今回、Disruptに出ているさまざまなプロダクトの中で、もっとも変り種だったのがLARKだ。なぜかというとLarkは目覚ましタイマーだからだ。LARKは一緒に寝ている人にアラーム音のように迷惑をかけることなく目覚められるように、手につけた腕時計型のバンドが振動して目覚めの時間を教えてくれるというもの。しかも目覚ましの時間は専用のiPhoneアプリで設定する。単に振動するだけの腕時計型のバンドはMITとスタンフォード出身者が設計したのだという(この説明で会場は爆笑した)。

なぜわざわざiPhoneアプリで時間を設定するのかというと、腕時計型のバンド側に時間設定のロジックを入れると、バンドが大きくなってしまうからだという。また、振動パターンも人の目覚めの生理にあうように工夫されており、それに慣れることがないようになっているのだという(ここがMITとスタンフォード出身者の知恵が生きているのだろうか)。実際に販売するのかと審査員に問われていたが、LARKは本日(米時間で9月28日)より99ドルで販売を始めている。

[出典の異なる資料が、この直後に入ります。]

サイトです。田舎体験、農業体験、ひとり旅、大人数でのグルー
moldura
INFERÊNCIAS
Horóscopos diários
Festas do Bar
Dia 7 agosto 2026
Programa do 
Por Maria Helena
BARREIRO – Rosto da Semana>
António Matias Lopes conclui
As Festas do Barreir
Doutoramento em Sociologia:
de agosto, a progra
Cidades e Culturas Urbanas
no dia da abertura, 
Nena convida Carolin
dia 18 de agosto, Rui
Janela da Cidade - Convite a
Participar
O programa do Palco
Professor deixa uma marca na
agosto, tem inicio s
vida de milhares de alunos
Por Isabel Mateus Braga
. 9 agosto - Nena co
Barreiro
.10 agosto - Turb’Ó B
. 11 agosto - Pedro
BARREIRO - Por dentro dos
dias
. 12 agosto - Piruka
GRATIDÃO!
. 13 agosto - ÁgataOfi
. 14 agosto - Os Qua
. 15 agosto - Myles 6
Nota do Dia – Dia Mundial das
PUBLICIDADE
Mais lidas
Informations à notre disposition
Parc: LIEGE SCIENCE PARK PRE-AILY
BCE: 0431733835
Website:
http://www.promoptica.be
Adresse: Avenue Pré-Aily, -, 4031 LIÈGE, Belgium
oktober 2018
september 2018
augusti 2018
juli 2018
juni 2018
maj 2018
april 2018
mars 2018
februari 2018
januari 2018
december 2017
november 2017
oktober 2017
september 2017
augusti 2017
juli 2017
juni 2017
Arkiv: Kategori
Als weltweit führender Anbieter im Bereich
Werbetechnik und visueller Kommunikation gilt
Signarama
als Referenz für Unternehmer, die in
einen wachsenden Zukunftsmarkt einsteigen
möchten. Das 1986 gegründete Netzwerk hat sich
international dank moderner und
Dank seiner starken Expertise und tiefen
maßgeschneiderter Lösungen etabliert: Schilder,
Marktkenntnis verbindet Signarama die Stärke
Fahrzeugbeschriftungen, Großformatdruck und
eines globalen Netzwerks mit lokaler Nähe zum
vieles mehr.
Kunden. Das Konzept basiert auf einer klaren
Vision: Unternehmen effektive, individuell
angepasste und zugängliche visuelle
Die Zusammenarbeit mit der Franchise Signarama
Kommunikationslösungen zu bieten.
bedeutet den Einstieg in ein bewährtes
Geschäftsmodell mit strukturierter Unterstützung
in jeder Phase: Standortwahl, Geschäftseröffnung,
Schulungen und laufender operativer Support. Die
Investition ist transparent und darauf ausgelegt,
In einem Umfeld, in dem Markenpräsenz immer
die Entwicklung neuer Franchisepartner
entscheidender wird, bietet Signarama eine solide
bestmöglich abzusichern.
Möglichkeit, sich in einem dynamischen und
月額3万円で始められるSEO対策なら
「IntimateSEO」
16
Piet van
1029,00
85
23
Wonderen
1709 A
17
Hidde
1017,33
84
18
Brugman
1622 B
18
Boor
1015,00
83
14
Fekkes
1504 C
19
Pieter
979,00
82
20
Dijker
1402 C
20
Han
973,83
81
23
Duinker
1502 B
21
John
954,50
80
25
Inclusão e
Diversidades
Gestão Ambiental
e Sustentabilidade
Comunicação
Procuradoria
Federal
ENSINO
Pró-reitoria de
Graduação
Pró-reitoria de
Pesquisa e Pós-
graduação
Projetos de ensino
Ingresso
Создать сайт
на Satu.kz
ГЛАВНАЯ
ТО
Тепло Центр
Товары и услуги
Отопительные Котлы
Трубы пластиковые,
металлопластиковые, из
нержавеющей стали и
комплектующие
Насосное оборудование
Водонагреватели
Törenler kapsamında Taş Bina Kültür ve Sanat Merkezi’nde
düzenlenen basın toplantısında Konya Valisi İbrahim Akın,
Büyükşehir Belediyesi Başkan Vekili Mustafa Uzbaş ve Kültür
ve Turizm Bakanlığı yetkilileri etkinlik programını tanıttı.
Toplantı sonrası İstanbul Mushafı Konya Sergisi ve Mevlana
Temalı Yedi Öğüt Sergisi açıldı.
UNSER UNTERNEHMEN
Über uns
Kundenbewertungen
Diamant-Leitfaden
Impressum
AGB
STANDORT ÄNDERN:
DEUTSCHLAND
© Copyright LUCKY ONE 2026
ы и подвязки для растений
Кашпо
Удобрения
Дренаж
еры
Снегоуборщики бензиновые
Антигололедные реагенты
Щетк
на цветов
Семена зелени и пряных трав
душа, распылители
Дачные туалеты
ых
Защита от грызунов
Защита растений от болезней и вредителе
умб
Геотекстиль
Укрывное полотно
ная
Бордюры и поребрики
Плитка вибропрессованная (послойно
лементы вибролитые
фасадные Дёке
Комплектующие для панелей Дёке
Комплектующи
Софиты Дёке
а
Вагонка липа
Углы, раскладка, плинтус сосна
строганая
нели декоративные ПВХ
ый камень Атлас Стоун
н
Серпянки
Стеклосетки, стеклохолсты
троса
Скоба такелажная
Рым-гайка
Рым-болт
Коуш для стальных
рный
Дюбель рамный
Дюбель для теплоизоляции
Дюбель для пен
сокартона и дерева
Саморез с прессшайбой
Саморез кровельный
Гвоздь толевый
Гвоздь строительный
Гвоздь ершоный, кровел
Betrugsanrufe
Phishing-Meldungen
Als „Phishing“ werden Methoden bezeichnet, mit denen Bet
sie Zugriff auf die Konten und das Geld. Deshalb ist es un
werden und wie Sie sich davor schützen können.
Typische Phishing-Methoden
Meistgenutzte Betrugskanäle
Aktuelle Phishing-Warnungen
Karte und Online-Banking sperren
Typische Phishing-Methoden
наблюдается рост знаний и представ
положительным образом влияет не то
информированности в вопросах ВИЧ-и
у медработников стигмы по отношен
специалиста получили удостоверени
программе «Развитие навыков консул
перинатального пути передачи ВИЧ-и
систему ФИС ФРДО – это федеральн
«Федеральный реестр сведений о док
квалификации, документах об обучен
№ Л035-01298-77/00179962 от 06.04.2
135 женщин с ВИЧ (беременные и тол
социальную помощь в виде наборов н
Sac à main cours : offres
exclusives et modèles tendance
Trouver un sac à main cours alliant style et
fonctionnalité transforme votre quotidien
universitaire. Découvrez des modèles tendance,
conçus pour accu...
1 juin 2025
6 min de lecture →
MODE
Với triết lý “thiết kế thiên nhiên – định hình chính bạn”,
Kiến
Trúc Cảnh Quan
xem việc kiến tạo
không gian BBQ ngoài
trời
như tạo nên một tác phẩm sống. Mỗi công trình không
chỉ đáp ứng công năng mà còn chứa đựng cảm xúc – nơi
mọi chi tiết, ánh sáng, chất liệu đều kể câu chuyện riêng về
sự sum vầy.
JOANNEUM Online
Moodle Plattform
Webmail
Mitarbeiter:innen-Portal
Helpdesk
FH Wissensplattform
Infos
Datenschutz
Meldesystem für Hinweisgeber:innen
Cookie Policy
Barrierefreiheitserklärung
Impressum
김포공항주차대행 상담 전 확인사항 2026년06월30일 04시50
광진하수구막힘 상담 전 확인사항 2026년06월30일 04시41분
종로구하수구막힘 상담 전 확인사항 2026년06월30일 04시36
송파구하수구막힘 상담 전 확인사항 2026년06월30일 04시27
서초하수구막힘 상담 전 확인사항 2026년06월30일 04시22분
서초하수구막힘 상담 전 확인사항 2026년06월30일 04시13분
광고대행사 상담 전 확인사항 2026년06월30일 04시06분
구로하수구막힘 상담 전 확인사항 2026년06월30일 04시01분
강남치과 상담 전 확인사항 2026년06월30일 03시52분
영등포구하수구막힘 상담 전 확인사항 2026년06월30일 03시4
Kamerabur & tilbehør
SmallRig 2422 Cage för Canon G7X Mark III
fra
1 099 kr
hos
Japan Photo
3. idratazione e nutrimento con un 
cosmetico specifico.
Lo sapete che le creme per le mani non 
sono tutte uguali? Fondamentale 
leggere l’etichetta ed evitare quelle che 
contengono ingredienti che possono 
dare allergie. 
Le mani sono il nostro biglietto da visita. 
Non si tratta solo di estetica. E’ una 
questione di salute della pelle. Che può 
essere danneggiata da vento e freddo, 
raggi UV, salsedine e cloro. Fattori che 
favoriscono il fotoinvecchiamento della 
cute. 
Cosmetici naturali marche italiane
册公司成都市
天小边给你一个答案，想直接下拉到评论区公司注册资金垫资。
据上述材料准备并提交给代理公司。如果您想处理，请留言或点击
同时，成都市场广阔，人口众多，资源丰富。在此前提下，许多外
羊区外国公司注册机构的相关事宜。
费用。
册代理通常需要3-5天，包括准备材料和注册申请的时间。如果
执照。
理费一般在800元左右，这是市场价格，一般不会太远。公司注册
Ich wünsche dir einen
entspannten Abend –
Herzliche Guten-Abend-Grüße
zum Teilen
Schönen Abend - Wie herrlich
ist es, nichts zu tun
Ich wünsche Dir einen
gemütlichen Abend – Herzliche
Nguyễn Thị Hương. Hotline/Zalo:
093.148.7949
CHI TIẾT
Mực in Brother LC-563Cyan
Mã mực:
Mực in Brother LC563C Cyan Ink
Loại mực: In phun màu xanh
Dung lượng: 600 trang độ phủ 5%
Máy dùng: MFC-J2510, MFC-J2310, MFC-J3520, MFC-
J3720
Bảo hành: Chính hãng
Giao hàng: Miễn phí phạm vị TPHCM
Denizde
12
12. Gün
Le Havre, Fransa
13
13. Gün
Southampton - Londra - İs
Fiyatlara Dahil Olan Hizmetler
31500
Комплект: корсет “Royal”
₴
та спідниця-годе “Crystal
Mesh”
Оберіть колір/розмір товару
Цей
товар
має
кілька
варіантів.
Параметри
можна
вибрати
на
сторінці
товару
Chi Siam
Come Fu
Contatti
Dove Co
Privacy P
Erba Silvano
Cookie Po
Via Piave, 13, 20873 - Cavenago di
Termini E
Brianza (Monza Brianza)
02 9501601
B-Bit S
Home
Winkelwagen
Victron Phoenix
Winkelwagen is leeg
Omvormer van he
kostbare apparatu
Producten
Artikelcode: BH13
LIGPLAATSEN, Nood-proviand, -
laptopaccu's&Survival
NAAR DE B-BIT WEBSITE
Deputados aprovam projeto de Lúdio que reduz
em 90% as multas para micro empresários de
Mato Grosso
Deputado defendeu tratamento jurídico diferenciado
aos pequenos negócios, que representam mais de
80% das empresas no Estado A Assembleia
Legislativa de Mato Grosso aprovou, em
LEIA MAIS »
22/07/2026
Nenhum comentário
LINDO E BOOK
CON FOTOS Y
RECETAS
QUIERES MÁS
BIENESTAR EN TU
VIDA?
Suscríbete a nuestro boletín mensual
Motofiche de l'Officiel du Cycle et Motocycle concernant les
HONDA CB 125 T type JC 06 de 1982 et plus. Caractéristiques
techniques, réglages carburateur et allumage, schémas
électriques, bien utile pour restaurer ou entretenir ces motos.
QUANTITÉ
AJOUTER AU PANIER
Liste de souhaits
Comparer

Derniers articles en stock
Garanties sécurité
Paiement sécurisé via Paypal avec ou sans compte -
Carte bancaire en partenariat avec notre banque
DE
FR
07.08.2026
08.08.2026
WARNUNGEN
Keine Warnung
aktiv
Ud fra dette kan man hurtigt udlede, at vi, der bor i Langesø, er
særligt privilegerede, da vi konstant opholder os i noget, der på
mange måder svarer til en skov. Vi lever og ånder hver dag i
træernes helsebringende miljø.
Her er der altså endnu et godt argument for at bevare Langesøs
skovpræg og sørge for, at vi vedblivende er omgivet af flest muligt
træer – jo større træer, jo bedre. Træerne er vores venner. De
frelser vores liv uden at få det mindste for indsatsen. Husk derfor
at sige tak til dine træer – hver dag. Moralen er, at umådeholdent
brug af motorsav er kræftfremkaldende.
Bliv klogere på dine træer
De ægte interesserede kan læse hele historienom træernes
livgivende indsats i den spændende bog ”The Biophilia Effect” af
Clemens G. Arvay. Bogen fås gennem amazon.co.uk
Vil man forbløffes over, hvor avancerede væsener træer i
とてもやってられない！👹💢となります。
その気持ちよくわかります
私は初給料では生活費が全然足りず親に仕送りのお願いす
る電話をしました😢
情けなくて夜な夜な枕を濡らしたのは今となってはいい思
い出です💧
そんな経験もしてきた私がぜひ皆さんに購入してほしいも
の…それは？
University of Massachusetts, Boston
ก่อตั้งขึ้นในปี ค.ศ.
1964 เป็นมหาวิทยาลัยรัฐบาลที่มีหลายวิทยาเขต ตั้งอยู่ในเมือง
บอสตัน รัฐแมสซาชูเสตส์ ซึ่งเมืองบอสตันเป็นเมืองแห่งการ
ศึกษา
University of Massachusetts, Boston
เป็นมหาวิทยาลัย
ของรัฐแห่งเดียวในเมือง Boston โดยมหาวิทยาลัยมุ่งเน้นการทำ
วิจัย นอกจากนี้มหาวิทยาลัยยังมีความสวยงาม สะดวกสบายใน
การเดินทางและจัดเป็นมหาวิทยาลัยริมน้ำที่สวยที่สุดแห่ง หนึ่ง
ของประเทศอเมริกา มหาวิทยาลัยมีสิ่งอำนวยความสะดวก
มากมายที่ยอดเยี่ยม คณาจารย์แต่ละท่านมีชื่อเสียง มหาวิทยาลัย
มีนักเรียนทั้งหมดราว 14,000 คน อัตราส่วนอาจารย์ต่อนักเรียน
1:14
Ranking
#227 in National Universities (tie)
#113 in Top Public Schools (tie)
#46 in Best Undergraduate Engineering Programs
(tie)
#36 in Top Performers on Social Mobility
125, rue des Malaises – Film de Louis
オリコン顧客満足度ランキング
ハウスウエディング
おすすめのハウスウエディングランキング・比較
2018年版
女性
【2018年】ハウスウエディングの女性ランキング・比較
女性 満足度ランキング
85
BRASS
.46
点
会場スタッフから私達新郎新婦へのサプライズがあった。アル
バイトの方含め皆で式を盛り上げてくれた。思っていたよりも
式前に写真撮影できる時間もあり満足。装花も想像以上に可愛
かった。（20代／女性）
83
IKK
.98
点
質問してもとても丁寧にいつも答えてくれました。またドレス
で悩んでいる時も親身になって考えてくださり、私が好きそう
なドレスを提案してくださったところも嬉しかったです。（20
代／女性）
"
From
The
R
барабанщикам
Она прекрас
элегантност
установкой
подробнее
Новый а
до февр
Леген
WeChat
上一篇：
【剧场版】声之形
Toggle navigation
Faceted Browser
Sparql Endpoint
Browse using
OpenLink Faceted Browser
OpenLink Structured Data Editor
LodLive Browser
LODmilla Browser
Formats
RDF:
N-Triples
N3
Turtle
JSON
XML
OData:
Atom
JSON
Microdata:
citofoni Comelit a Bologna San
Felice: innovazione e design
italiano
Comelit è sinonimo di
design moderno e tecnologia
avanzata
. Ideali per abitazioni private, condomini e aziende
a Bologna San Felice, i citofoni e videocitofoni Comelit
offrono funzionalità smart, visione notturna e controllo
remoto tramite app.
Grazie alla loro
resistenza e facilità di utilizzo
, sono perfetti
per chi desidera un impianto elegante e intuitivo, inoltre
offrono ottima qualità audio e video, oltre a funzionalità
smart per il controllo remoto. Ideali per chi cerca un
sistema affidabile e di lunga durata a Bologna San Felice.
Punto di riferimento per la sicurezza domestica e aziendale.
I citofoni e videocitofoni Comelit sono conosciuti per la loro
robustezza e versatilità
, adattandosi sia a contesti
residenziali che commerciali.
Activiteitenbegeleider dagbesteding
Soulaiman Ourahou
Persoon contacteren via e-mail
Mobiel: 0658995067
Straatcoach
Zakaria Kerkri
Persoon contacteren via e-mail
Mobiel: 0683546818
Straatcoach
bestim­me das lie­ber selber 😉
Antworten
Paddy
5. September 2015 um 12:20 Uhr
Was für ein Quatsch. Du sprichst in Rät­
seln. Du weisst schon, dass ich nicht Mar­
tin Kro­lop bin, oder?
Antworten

ほかにも、広告でケータイ電話の通話料を無料にするPinger(翻訳記事)、新しい人との出会いをサポートするsumazi、ブランドもの共同購入のToVieFor、購買履歴から最適な商品などを提示してくれるshwowpなどがプレゼンを披露した。
昨日(米国時間9月27日)の出演者とあわせてこの中から6社が残り米国時間の9月29日最終決戦に挑み、5万ドルを賭けて戦うことになる。